* [RECORDS SUPPLIED]
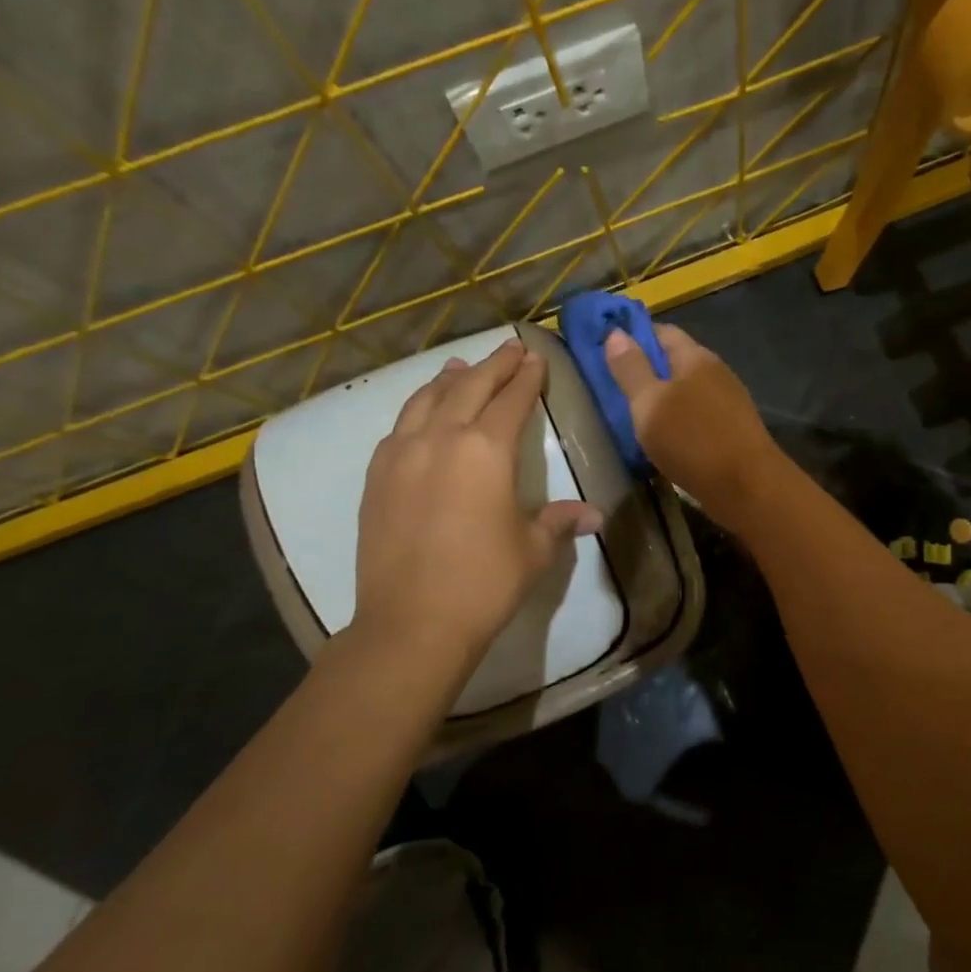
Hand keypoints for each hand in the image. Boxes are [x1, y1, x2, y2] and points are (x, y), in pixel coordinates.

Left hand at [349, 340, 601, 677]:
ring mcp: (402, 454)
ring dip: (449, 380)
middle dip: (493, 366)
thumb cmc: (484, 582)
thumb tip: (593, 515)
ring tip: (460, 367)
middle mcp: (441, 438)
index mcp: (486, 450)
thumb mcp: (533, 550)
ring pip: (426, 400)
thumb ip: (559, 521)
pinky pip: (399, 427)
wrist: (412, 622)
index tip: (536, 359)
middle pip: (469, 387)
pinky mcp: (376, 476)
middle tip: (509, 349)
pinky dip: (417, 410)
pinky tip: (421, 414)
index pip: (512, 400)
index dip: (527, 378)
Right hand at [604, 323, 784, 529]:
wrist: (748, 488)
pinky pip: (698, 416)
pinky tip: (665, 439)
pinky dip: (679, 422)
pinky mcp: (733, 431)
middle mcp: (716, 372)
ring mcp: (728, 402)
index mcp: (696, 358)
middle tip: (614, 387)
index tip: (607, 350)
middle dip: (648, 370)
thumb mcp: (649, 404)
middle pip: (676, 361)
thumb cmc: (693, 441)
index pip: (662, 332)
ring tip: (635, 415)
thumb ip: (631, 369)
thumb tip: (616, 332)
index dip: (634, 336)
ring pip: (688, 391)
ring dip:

* [TASK ITEM] Retype every entry verbatim and exclude the pictures from the copy.

* [RESPONSE TO THIS EXERCISE]
Hand keypoints for each hand in the image. Boxes are [x1, y1, x2, y2] and points are (x, y), in pixel coordinates.

Left hand at [349, 340, 601, 677]:
ring mcp: (402, 454)
ring dip: (449, 380)
middle dip: (493, 366)
thumb cmc: (484, 582)
thumb tip: (593, 515)
ring tip: (460, 367)
middle mcp: (441, 438)
index mcp: (486, 450)
thumb mcp: (533, 550)
ring pip: (426, 400)
thumb ip: (559, 521)
pinky pip: (399, 427)
wrist: (412, 622)
index tip: (536, 359)
middle pip: (469, 387)
pinky mcp: (376, 476)
middle tip: (509, 349)
pinky dip: (417, 410)
pinky tip: (421, 414)
index pip: (512, 400)
index dip: (527, 378)
Right hand at [604, 323, 784, 529]:
wrist: (748, 488)
pinky pip: (698, 416)
pinky tip: (665, 439)
pinky dip: (679, 422)
pinky mcp: (733, 431)
middle mcp: (716, 372)
ring mcp: (728, 402)
index mcp: (696, 358)
middle tip: (614, 387)
index tip: (607, 350)
middle dip: (648, 370)
thumb mcp: (649, 404)
middle pip: (676, 361)
thumb cmc: (693, 441)
index pip: (662, 332)
ring tip: (635, 415)
thumb ip: (631, 369)
thumb tip: (616, 332)
index dip: (634, 336)
ring pip: (688, 391)
ring dip:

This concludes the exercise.